Items from a dataset:
- - -

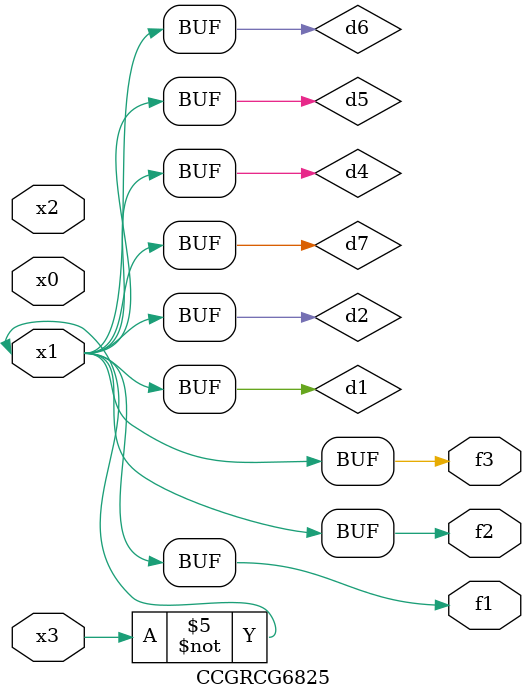
<source format=v>
module CCGRCG6825(
	input x0, x1, x2, x3,
	output f1, f2, f3
);

	wire d1, d2, d3, d4, d5, d6, d7;

	not (d1, x3);
	buf (d2, x1);
	xnor (d3, d1, d2);
	nor (d4, d1);
	buf (d5, d1, d2);
	buf (d6, d4, d5);
	nand (d7, d4);
	assign f1 = d6;
	assign f2 = d7;
	assign f3 = d6;
endmodule

</source>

- - -

§ Exercise goal
Please make an exact copy of the lines from the one holding "buf (d2, x1);" through the final line of the records above, nothing more.

§ Output for this task
	buf (d2, x1);
	xnor (d3, d1, d2);
	nor (d4, d1);
	buf (d5, d1, d2);
	buf (d6, d4, d5);
	nand (d7, d4);
	assign f1 = d6;
	assign f2 = d7;
	assign f3 = d6;
endmodule

</source>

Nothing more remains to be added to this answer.